# Honda EU3000is Extension Cords & Power Strips Question



## Boss (Jul 30, 2021)

I am new to hooking up a gen to power some electronics in my home and want to do it the most economical way.

I have a new Honda EU3000is and a RV 10 gauge 30 amp 50' cord and would like to use this either to hook up to a power strip that I can plug my fridge in and tv and modem....or I would be willing to use the 10 gauge cord with a dog bone step down 15 amp plug for my furnace with the new EZGenerator switch. The power strips I am finding are only rated for 15 amps and I think I need at least 20 amp power strip since the 2 outlet plugs on the Gen are 20 amps? I called a electrician and he wants to charge me over 1,000.00 to install a manual transfer switch and I don't really lose power that much to justify that expense ....I rather run a few cords through my door and spend the money on 12 gauge extension cords or 10 gauge...power strips etc....

Can anyone help me with the best setup I am looking for and what will work safely?

Thank you....


----------



## iowagold (Jan 22, 2020)

50 foot i would use at least an 8 gauge cord min...
that is a long run...

rated it is at 21.7 amps and peak at 25 amps at 120 vac...
so it is right on the line for the 10 gauge at 50 feet....
at least in hot temps like we have been having...

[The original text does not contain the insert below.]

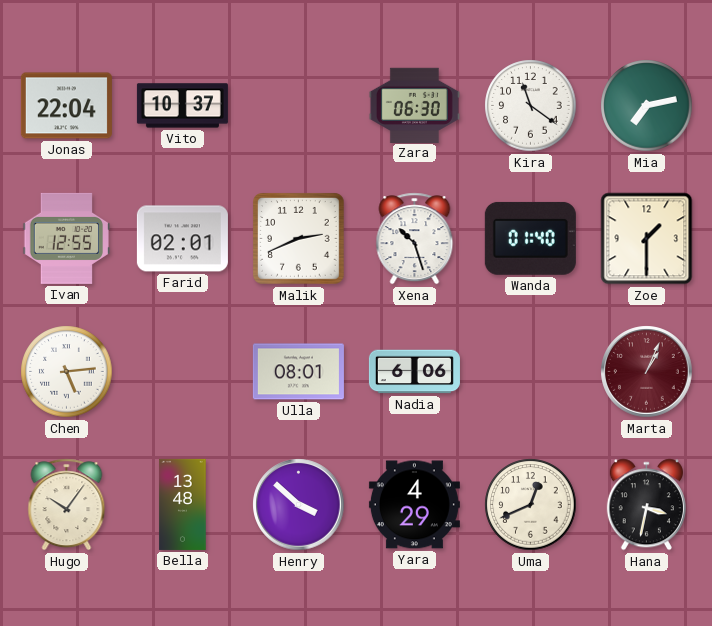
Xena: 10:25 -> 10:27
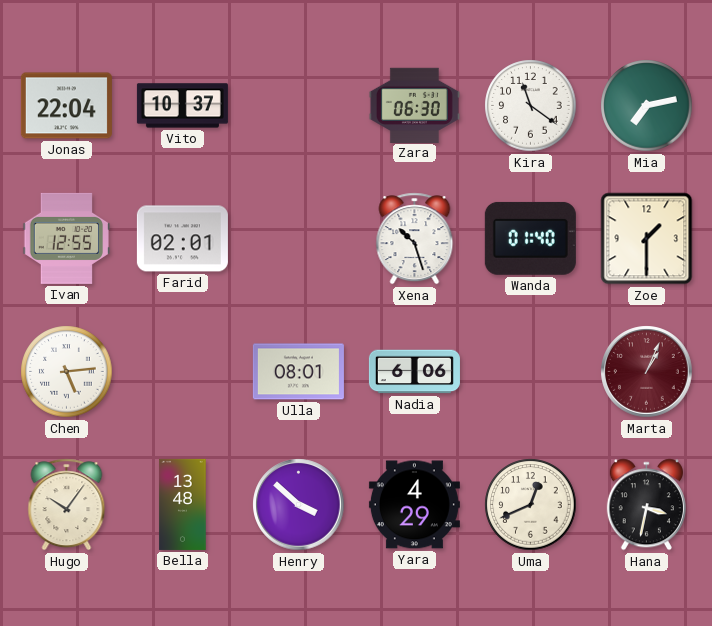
Malik: 2:41 -> none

just do an octopus box like they use on construction sites
you can make one of those for inside the house..
pm me if you need details. or links for pre made units..

$1K for interlock can be a good price if it is long runs with inlet etc.
do you have the printed quote so we can look at the job as quoted?


----------



## Boss (Jul 30, 2021)

Okay thanks ....found everything I needed on Amazon and placed an order.


----------